Carlton Calloway, a man who was arrested on Thursday of last week in connection with the attack on Joslyn Flawless, Eden the Doll, and Jaslene Whiterose, was released from jail on Tuesday. The Los Angeles County District Attorney’s Office has asked police to further investigate the allegations and has decided not to file any charges against the alleged attackers at this time.

The account of the attack that the three trans women gave to the Advocate last week tells a story of monumental cruelty. At one point during the incident, a mob of men were laughing as Jaslene laid on the ground, having just woken up after passing out when one of the men hit her in the back of the head with a glass bottle.

The mob, made up mostly of Black men at this point, Jaslene clarified, began chanting “BLM” and “Black Lives Matter.” And “I was just so confused, like why I wasn’t treated like a Black person that they wanted to save or they wanted to help,” she said.
“Before I even got hit, I was like screaming around the block. ‘Somebody call 911. Somebody call 911. People were literally laughing at me, telling me, ‘No.’
“No one wanted to help us because everybody had already heard that we were trans. And to them it was like we were no longer human,” she said.

There is something deeply twisted and inhuman about a group of Black men chanting “Black lives matter” as they viciously attack and mock three trans women of color, two of whom are Black. What a perverted distortion of that phrase, which was coined by three Black women—two of whom are queer—to assert the importance of all Black lives.

There is a temptation for many to see the police as the primary avenue for bringing perpetrators to “justice” after a crime has been committed. But for many trans people—especially for Black trans women like Joslyn Flawless and Jaslene Whiterose—law enforcement represents just another site of potential violence. Police officers have a long history of participating in violence against trans people. A report from the Anti-Violence project revealed that in 2013, trans people were 3.7 times more likely than cis people to experience police violence, and 7 times more likely to experience physical violence when interacting with the police. And that’s not even getting into the specific dehumanization and violence experienced by Black trans people in their interactions with law enforcement.

Jezebel staff writer Joan Summers encapsulated this phenomenon when writing about the murder of Black trans man Tony McDade at the hands of a police officer just a few long months ago:

“Neither the police, nor the outlets who first broke the story, have retracted their misgendering of Dade…. What of McDade’s trauma: Living in a country, and inside of a community, where black trans people are too often discarded and violated and stripped of basic rights.”

——

Exercise a – Lay out the lines of the listing below as a Markdown table with the columns Row and Line, running from the line with "current window's state." to the line with "#### Parameters" and leaving out blank lines.

Listed records –
——

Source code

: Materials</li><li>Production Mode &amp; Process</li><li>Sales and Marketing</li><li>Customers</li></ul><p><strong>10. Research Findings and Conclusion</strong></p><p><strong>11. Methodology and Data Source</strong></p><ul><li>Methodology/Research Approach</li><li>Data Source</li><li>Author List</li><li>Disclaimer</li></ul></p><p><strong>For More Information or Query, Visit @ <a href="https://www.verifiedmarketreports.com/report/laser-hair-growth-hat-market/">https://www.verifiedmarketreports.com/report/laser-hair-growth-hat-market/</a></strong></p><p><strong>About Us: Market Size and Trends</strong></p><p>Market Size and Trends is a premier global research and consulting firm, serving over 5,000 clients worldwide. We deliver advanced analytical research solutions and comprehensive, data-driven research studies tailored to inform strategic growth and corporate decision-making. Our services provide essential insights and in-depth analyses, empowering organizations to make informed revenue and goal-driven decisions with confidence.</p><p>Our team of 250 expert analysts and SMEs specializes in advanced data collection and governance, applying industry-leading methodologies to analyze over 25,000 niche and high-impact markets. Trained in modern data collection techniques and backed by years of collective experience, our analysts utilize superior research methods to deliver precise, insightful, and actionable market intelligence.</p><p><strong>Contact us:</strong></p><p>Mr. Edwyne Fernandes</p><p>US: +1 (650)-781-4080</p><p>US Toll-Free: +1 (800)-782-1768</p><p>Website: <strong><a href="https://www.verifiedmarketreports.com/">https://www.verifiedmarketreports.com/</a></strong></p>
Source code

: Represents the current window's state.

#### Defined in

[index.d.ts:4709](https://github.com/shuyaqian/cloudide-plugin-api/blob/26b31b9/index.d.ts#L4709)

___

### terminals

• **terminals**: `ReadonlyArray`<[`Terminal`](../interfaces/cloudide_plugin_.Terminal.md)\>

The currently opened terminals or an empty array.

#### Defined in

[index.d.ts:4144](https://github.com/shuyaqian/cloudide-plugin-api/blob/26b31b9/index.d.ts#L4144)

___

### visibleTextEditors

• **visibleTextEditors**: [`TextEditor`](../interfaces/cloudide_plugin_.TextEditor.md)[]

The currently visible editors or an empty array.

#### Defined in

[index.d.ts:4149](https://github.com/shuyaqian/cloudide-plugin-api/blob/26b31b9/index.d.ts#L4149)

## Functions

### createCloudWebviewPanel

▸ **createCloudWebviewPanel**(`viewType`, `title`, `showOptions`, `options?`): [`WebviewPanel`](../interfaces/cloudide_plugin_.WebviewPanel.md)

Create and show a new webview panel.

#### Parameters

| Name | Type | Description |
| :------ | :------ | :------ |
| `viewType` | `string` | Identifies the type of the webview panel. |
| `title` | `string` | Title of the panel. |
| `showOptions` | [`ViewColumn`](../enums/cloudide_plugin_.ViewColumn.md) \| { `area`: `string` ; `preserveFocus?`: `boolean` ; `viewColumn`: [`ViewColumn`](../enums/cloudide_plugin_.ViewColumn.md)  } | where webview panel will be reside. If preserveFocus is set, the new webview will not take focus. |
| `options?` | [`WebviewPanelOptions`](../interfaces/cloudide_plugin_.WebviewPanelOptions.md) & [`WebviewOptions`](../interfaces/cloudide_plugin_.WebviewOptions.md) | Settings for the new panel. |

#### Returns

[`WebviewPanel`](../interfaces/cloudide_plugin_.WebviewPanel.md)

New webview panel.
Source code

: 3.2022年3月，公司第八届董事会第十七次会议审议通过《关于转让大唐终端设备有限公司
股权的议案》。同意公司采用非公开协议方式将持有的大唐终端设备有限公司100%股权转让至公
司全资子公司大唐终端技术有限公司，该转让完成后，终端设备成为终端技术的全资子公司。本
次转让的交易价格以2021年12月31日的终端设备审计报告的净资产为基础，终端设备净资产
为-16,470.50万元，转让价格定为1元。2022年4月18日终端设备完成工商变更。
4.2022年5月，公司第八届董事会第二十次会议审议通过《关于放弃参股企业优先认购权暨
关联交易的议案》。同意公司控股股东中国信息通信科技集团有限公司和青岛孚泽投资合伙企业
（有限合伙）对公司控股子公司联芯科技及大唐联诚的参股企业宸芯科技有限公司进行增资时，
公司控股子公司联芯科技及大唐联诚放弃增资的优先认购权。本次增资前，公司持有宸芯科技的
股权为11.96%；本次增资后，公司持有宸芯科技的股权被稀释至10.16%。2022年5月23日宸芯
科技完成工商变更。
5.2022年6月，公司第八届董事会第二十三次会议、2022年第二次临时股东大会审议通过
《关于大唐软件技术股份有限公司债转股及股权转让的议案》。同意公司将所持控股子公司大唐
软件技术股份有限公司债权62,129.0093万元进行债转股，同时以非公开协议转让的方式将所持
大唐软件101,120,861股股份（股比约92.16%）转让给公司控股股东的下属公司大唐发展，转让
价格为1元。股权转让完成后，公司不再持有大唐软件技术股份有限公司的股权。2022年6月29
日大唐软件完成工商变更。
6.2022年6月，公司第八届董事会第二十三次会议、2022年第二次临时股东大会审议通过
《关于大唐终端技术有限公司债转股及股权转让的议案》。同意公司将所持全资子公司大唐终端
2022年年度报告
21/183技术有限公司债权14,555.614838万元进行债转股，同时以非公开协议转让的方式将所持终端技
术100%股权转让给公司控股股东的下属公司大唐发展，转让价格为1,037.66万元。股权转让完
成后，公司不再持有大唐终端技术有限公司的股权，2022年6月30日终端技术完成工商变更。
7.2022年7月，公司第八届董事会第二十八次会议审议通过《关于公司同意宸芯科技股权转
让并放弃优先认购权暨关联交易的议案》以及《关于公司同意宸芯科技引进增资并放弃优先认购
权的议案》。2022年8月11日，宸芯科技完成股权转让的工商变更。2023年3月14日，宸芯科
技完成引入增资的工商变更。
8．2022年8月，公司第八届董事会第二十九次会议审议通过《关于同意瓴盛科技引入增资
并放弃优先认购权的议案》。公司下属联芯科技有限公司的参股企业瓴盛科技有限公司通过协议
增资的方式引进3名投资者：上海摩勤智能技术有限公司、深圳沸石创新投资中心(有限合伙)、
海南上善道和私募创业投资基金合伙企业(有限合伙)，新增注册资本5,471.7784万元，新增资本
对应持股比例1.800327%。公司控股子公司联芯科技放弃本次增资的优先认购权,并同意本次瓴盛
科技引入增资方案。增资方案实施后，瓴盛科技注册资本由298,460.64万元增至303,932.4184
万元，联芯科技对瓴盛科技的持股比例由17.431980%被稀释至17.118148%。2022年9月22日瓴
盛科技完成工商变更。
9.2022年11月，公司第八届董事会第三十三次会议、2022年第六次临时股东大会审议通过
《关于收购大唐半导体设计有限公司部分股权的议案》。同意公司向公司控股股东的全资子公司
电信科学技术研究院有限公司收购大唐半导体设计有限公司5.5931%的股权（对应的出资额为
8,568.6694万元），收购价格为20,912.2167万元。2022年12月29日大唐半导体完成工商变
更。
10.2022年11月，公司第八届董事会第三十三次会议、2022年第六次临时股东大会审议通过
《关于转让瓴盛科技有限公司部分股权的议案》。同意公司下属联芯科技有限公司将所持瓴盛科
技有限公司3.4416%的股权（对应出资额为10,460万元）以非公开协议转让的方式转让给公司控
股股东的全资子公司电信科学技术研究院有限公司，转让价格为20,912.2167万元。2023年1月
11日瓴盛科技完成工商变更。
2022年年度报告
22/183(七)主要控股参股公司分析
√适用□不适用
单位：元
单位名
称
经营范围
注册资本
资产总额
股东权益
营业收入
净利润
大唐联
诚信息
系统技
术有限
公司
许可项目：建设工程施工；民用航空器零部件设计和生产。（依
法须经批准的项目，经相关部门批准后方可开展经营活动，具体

——

Exercise b – Reproduce the passage of the article on the attack on three trans women from "There is something" to "all Black lives.".

Result a –
| Row | Line |
|---|---|
| 1 | : Represents the current window's state. |
| 2 | #### Defined in |
| 3 | [index.d.ts:4709](https://github.com/shuyaqian/cloudide-plugin-api/blob/26b31b9/index.d.ts#L4709) |
| 4 | ___ |
| 5 | ### terminals |
| 6 | • **terminals**: `ReadonlyArray`<[`Terminal`](../interfaces/cloudide_plugin_.Terminal.md)\> |
| 7 | The currently opened terminals or an empty array. |
| 8 | #### Defined in |
| 9 | [index.d.ts:4144](https://github.com/shuyaqian/cloudide-plugin-api/blob/26b31b9/index.d.ts#L4144) |
| 10 | ___ |
| 11 | ### visibleTextEditors |
| 12 | • **visibleTextEditors**: [`TextEditor`](../interfaces/cloudide_plugin_.TextEditor.md)[] |
| 13 | The currently visible editors or an empty array. |
| 14 | #### Defined in |
| 15 | [index.d.ts:4149](https://github.com/shuyaqian/cloudide-plugin-api/blob/26b31b9/index.d.ts#L4149) |
| 16 | ## Functions |
| 17 | ### createCloudWebviewPanel |
| 18 | ▸ **createCloudWebviewPanel**(`viewType`, `title`, `showOptions`, `options?`): [`WebviewPanel`](../interfaces/cloudide_plugin_.WebviewPanel.md) |
| 19 | Create and show a new webview panel. |
| 20 | #### Parameters |

Result b –
There is something deeply twisted and inhuman about a group of Black men chanting “Black lives matter” as they viciously attack and mock three trans women of color, two of whom are Black. What a perverted distortion of that phrase, which was coined by three Black women—two of whom are queer—to assert the importance of all Black lives.